> _Records shown_
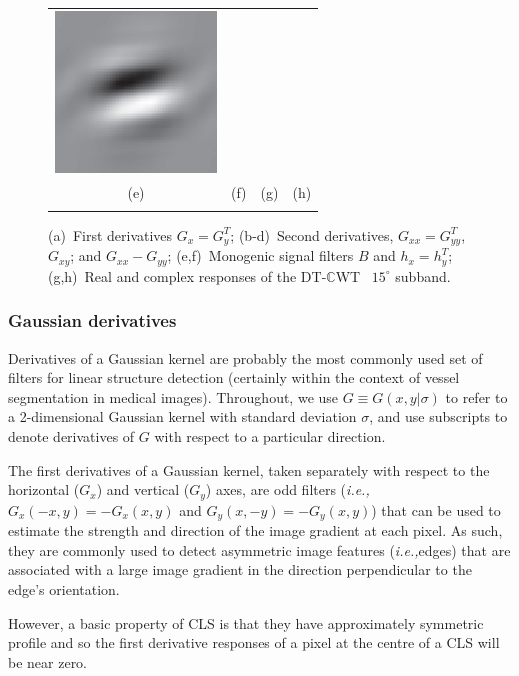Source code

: \documentclass{IEEEtran}
\def\ie{\emph{i.e.,}}
\def\Gx{G_x}
\def\Gy{G_y}
\def\Gxx{G_{xx}}
\def\Gxy{G_{xy}}
\def\Gyy{G_{yy}}
\def\dtcwt{DT-$\mathbb{C}$WT}
\begin{document}
\begin{figure}[t]
\begin{tabular}{@{}c c c c@{}}
\includegraphics[width=0.2\columnwidth]{figs/filtering/dt_cwt_c4} \\
(e) & (f) & (g) & (h) \\
\noalign{\smallskip}
\end{tabular}
%
\caption{(a)~First derivatives $\Gx = \Gy^T$; (b-d)~Second derivatives, $\Gxx = \Gyy^T$, $\Gxy$; and $\Gxx-\Gyy$; (e,f)~Monogenic signal filters $B$ and $h_x = h_y^T$; (g,h)~Real and complex responses of the \dtcwt~ $15^\circ$ subband.}
\label{f:filters}
\end{figure}

\subsubsection{Gaussian derivatives}
\label{s:filtering_secondderivs}
%
Derivatives of a Gaussian kernel are probably the most commonly used set of filters for linear structure detection (certainly within the context of vessel segmentation in medical images). Throughout, we use $G \equiv G(x,y|\sigma)$ to refer to a 2-dimensional Gaussian kernel with standard deviation $\sigma$, and use subscripts to denote derivatives of $G$ with respect to a particular direction.

The first derivatives of a Gaussian kernel, taken separately with respect to the horizontal ($G_x$) and vertical ($G_y$) axes, are odd filters (\ie $G_x(-x,y) = -G_x(x,y)$ and $G_y(x,-y)=-G_y(x,y)$) that can be used to estimate the strength and direction of the image gradient at each pixel. As such, they are commonly used to detect asymmetric image features (\ie edges) that are associated with a large image gradient in the direction perpendicular to the edge's orientation.

However, a basic property of CLS is that they have approximately symmetric profile and so the first derivative responses of a pixel at the centre of a CLS will be near zero.
\end{document}
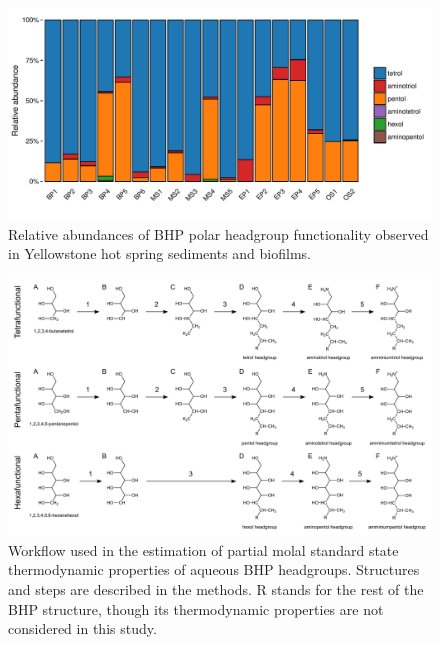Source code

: \singlespace
\begin{figure}[h]
\centering
\includegraphics[width=1\linewidth]{figs_ch3/BHP_barchart.pdf}
\caption[Relative abundances of BHP polar headgroup functionality observed in Yellowstone hot spring sediments and biofilms]{Relative abundances of BHP polar headgroup functionality observed in Yellowstone hot spring sediments and biofilms.}
\label{fig:BHP_abund_Bison}
\end{figure}
\doublespace



\singlespace
\begin{figure}[h]
\centering
\includegraphics[width=1\linewidth]{figs_ch3/BHP_thermoest_paper.pdf}
\caption[Workflow used in the estimation of partial molal standard state thermodynamic properties of aqueous BHP headgroups]{Workflow used in the estimation of partial molal standard state thermodynamic properties of aqueous BHP headgroups. Structures and steps are described in the methods. R stands for the rest of the BHP structure, though its thermodynamic properties are not considered in this study.}
\label{fig:BHP_thermoest_paper}
\end{figure}
\doublespace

> _About this task_
Please report every line of the listing that contains the string "dtcwt".

> _Response box_
\def\dtcwt{DT-$\mathbb{C}$WT}
\caption{(a)~First derivatives $\Gx = \Gy^T$; (b-d)~Second derivatives, $\Gxx = \Gyy^T$, $\Gxy$; and $\Gxx-\Gyy$; (e,f)~Monogenic signal filters $B$ and $h_x = h_y^T$; (g,h)~Real and complex responses of the \dtcwt~ $15^\circ$ subband.}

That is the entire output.